'''
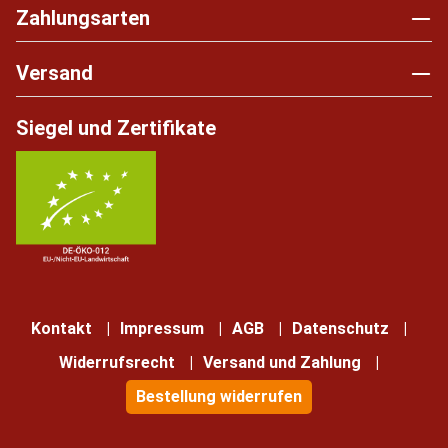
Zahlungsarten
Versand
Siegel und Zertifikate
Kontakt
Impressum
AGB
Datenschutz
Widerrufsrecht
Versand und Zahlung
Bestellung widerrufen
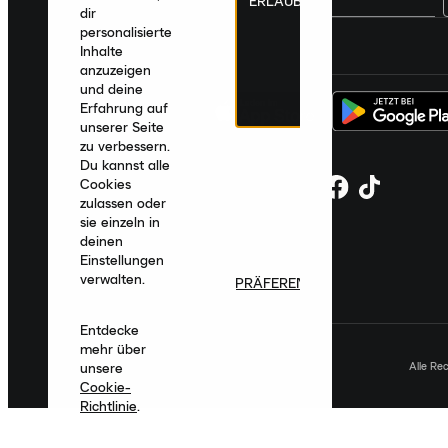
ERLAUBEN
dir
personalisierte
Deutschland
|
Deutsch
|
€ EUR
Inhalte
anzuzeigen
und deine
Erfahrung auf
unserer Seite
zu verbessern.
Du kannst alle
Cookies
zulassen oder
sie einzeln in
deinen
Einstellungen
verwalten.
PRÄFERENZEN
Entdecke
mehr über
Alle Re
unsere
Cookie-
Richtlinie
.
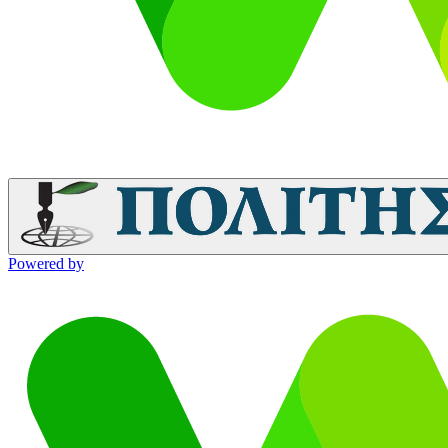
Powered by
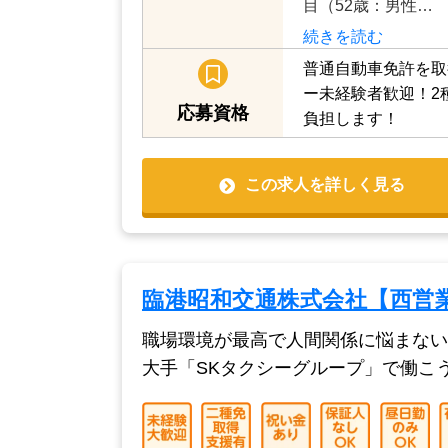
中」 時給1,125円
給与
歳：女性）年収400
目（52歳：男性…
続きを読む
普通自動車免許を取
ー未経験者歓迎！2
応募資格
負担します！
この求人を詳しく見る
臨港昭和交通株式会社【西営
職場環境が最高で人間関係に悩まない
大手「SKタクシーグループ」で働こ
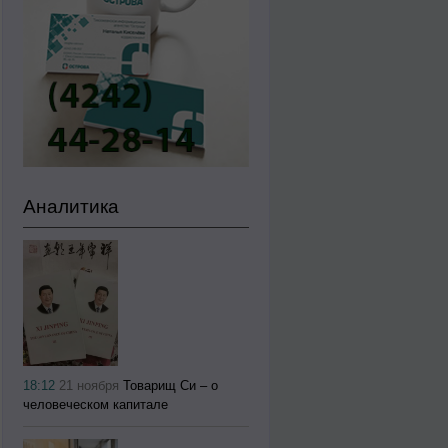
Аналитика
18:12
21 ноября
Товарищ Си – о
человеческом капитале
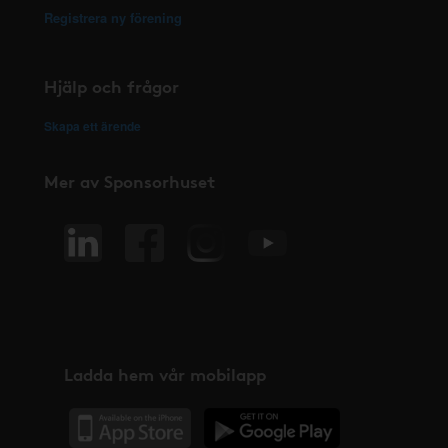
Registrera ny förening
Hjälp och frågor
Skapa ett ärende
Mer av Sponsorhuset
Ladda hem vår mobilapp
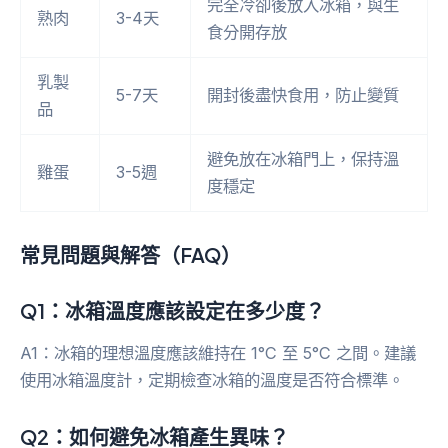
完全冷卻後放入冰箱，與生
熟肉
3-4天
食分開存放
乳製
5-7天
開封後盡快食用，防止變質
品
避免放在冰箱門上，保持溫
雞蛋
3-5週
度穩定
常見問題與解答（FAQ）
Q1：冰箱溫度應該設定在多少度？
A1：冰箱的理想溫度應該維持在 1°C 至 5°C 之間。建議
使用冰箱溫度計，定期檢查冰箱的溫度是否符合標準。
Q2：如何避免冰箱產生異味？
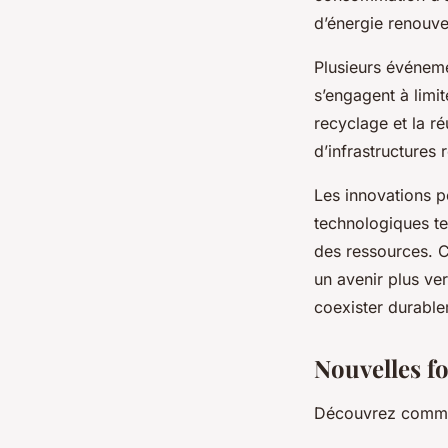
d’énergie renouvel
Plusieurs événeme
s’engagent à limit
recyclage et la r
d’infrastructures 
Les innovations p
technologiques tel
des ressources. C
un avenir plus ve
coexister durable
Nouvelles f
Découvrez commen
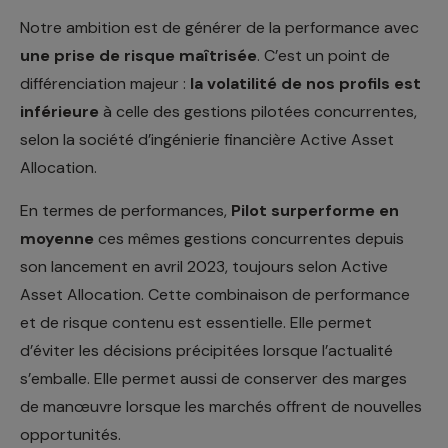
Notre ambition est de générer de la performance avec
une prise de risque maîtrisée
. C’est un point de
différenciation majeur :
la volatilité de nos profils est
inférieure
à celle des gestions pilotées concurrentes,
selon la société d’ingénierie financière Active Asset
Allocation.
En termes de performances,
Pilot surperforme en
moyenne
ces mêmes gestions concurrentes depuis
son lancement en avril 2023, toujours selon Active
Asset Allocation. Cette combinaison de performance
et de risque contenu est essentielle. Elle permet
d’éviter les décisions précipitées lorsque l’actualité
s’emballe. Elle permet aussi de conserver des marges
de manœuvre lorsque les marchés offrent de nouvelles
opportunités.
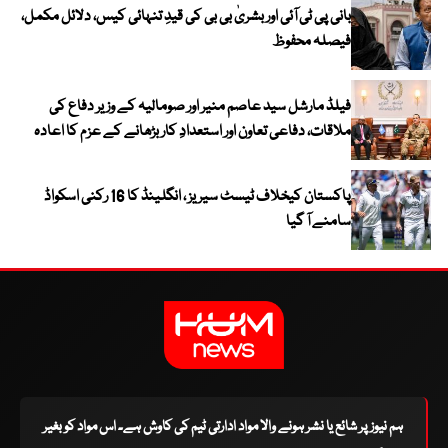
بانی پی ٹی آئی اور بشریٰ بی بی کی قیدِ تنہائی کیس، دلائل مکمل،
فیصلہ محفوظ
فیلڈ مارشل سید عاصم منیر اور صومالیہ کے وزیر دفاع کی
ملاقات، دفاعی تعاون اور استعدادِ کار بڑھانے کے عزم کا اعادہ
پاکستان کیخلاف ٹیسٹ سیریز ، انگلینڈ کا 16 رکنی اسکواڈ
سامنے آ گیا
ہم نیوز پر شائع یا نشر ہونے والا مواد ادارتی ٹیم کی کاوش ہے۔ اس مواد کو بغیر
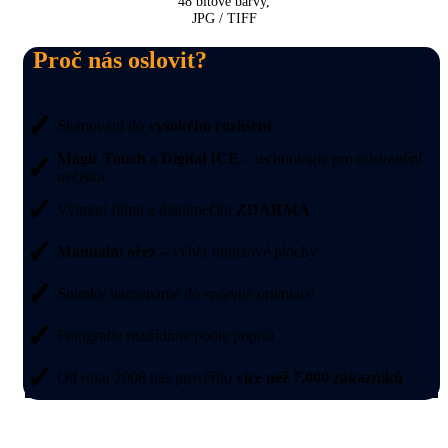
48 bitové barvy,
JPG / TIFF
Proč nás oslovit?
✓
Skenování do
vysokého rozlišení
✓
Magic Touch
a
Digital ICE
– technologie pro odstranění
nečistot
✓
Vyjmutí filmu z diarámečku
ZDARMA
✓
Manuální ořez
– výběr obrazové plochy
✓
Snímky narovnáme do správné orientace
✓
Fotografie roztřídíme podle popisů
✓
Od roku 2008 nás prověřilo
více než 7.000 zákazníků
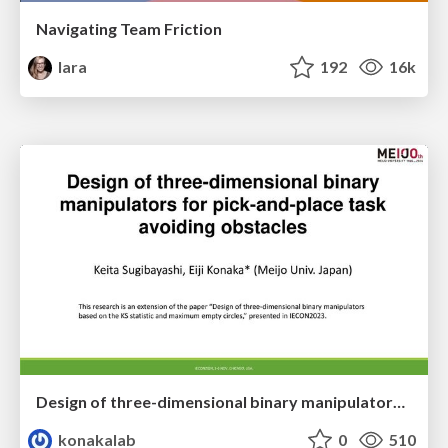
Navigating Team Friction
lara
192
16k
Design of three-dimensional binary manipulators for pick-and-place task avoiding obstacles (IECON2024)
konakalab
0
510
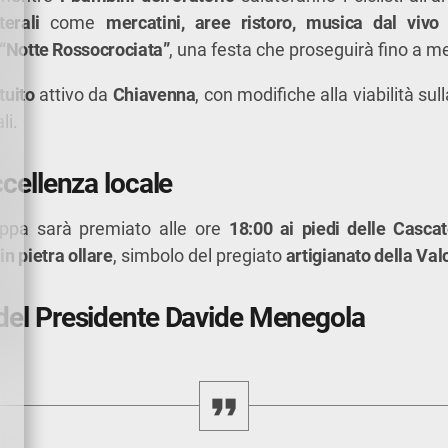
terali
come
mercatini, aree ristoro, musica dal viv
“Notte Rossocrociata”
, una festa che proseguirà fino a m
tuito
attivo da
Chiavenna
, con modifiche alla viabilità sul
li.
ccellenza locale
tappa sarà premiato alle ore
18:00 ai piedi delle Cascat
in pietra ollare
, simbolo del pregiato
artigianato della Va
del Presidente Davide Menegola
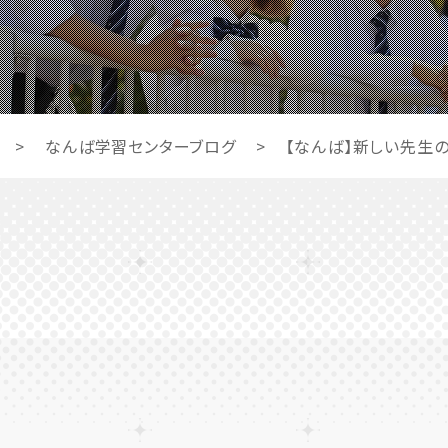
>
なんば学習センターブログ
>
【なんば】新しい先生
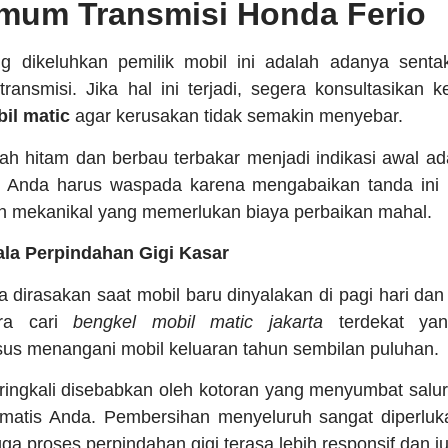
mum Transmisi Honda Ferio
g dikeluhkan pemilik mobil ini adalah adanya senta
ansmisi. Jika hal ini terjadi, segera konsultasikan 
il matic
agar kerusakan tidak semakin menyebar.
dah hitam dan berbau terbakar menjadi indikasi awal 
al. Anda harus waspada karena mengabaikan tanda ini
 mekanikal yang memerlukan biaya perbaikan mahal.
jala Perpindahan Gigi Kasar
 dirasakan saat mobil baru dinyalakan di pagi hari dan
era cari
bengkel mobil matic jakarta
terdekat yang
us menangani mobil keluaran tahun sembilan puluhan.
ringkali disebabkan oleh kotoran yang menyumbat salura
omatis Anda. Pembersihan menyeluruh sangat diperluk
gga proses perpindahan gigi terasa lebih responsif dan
'''
» WORK TASK:
Take every line above carrying "Active" and return it.

» RESPONSE TO THIS TASK:
selon la société d’ingénierie financière Active Asset
son lancement en avril 2023, toujours selon Active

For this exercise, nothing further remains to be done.